We used the perf-stat utility33 provided by the OS to count the number of central processing unit (CPU) instructions that the code executed. Each process spawned by the evaluation script launched the command ‘perf stat -e instructions -p [pid]’, where ‘[pid]’ was its process identifier. The standard output of perf-stat was redirected to a temporary file. The monitoring process started after initialization but before running the designated algorithm. After the algorithm finished, the spawned process sent the SIGINT signal34 to the perf-stat process, which wrote the measurements to its standard output before exiting. The printed text included the number of instructions executed by the spawned process while perf-stat was monitoring. This information, together with the run time and memory usage statistics, was stored for subsequent analysis.

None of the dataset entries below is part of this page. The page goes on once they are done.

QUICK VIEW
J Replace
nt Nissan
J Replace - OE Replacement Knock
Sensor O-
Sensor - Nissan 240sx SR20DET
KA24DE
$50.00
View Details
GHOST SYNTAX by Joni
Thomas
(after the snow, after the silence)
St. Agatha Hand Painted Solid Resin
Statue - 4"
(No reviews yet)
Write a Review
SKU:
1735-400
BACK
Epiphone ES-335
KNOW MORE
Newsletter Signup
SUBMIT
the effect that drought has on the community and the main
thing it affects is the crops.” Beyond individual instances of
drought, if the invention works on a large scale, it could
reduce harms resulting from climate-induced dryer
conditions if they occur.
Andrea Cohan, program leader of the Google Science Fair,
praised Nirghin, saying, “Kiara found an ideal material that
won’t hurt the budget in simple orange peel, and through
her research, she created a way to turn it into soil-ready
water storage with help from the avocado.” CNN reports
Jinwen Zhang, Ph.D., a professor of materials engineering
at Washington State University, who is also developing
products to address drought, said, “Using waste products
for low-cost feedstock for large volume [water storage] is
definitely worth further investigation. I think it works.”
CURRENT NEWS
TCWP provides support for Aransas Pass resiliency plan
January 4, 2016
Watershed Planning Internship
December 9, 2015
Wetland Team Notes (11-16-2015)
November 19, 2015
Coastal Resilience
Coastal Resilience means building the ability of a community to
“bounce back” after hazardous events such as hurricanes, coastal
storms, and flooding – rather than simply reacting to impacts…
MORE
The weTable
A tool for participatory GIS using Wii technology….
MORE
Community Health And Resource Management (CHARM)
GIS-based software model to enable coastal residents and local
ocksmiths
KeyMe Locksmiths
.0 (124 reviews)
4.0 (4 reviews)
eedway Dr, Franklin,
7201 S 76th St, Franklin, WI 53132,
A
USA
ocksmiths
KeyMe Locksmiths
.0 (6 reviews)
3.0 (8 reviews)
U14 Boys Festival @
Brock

Averaging results from multiple runs

The logarithms of the run time, the memory usage, and the number of instructions were averaged over 10 independent runs. This was done for each of the two implementations (i.e., C and Python) of the three algorithms (i.e., C, D, and E). The order of the 29 values of n between \(10^0\) and \(10^{14}\) used for the plots was randomized independently in each run. Multiple instances of the algorithms ran in parallel on our server to the extent that they could fit in the available memory without swapping. The number of simultaneously running algorithm instances never exceeded 15. The number of cores on the machine was 32. In other words, there were at least 2 cores available for each algorithm at run time.

Experimental platform

All results were computed on a 32-core Dell PowerEdge R720 server with 315 gigabytes of RAM. The processor on this machine was 2.20 GHz Intel Xeon E5-2660. The operating system was Red Hat Enterprise Linux (RHEL) version 6.10.

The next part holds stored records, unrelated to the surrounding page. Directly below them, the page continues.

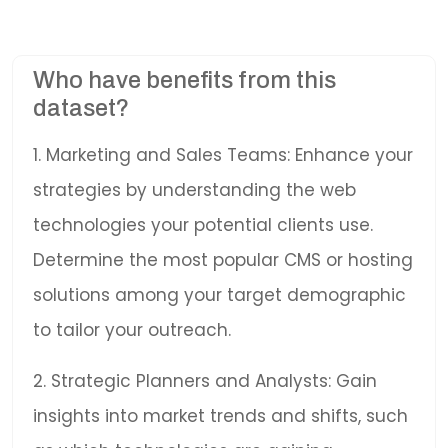
Who have benefits from this
dataset?
1. Marketing and Sales Teams: Enhance your
strategies by understanding the web
technologies your potential clients use.
Determine the most popular CMS or hosting
solutions among your target demographic
to tailor your outreach.
2. Strategic Planners and Analysts: Gain
insights into market trends and shifts, such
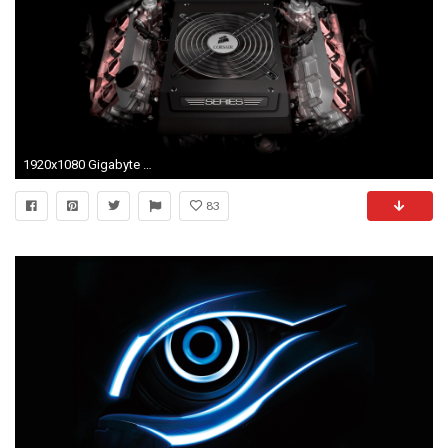
1920x1080 Gigabyte Wallpapers Widescreen 1920 - WallpaperSafari
83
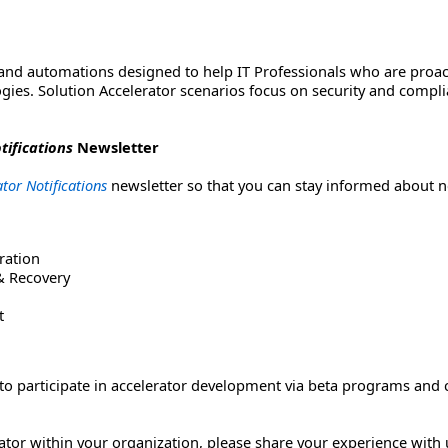
 and automations designed to help IT Professionals who are proac
gies. Solution Accelerator scenarios focus on security and com
tifications
Newsletter
tor Notifications
newsletter so that you can stay informed about n
ration
 & Recovery
t
s to participate in accelerator development via beta programs and
rator within your organization, please share your experience with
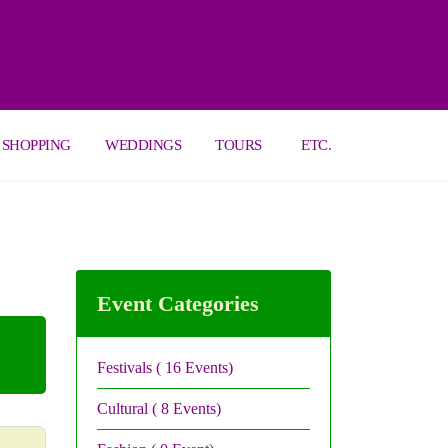
SHOPPING
WEDDINGS
TOURS
ETC.
Event Categories
Festivals
( 16 Events)
Cultural
( 8 Events)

Native and long integers in Python

Python uses a unified implementation of integer arithmetic that automatically switches from native to long integers when necessary to avoid overflow35. On the experimental platform, the size of a native integer was equal to 64 bits. In other words, the Python interpreter automatically switched to long integers whenever it encountered an integer less than \(-2^{63}\) or greater than \(2^{63} - 1\). This switch occurs for \(n > 10^{9.5}\).

128-bit integers in C

Our C code used 128-bit integers for all integer values that would not fit in 64 bits for large n. More specifically, we built the C code using GCC 4.4.7 and used the ‘__uint128_t’ unsigned 128-bit integer type provided by this compiler.

Computational model

The theoretical model used for estimating the computational complexity of the algorithms assumes that adding, subtracting, multiplying, dividing, and storing any integer requires O(1) time. Similarly, the model assumes that the size of an integer is also in O(1). The 128-bit integers used in the C code were sufficiently large to avoid overflow in all experiments. The Python interpreter automatically switched to larger integers when necessary35.

The sieve of Atkin

The experiments used a C implementation of the sieve of Atkin from the ‘primegen’ package36, version 0.97, which supports generating prime numbers in any interval \([\alpha , \beta ]\) where \(\beta \le 10^{15}\). This bound was sufficiently large for each of our experiments. This implementation uses a relatively small fixed-size static memory buffer instead of dynamic memory allocation. That is, even though in theory the sieve of Atkin requires \(O(N^{1/2 + o(1)})\) memory, in practice the memory usage of this particular implementation was constant. For \(n > 10^{10}\) the memory usage for computing \(|F_n|\) was dominated by the arrays used by our algorithms, i.e., the memory used by the sieve was only a tiny fraction of all memory used by the code.